[BEGIN Document text]
QUESTION: You've often said and the administration has often said that there's not a lot of hope that the Iranians are going to change their ways. Do you see hope that these talks in Baghdad are somehow going to change the way that Iran is operating?

THE VICE PRESIDENT: I can't predict what's going to happen. The President made the decision that we will have these talks at the ambassadorial level in Baghdad, and we'll see what it produces. But again, the point here to be emphasized is this is about specifically the situation ongoing in Iraq and Iran's, we think, illicit activities inside Iraq, and not any other issue.

QUESTION: Last time we talked, we talked about George Tenet's book a little bit. In that book, he says that the al Qaeda leadership is inside Iran; and while they're under some loose house arrest, they may have been plotting attacks and they have plotted attacks from Iranian soil. Do you believe that to be true?
[END Document text]
[BEGIN Provided material]
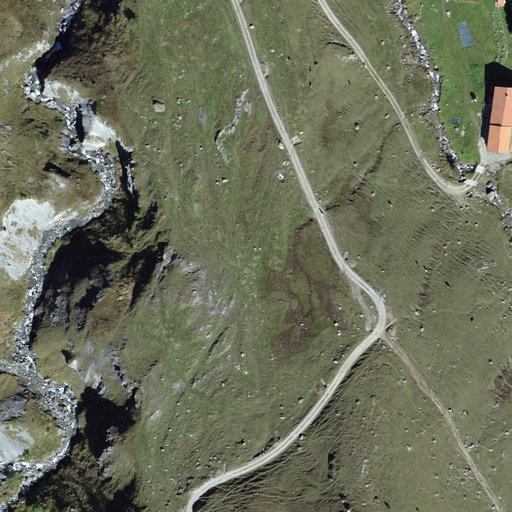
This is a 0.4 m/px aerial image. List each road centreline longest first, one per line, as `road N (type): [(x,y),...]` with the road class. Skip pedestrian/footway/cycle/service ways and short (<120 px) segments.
road 1 (track): [(186,511),(191,496),(273,455),(388,325),(381,303),(346,262),(237,0)]
road 2 (track): [(320,0),(450,190),(460,194),(511,150)]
[END Provided material]
**Short task 1**
Please repeat the interview transcript on Iran word for word, from "QUESTION: You've often" up to and including "any other issue.".
**Short task 2**
According to the interview transcript on Iran, at what level will the talks in Baghdad take place?

**Result 1**
QUESTION: You've often said and the administration has often said that there's not a lot of hope that the Iranians are going to change their ways. Do you see hope that these talks in Baghdad are somehow going to change the way that Iran is operating?

THE VICE PRESIDENT: I can't predict what's going to happen. The President made the decision that we will have these talks at the ambassadorial level in Baghdad, and we'll see what it produces. But again, the point here to be emphasized is this is about specifically the situation ongoing in Iraq and Iran's, we think, illicit activities inside Iraq, and not any other issue.

**Result 2**
At the ambassadorial level.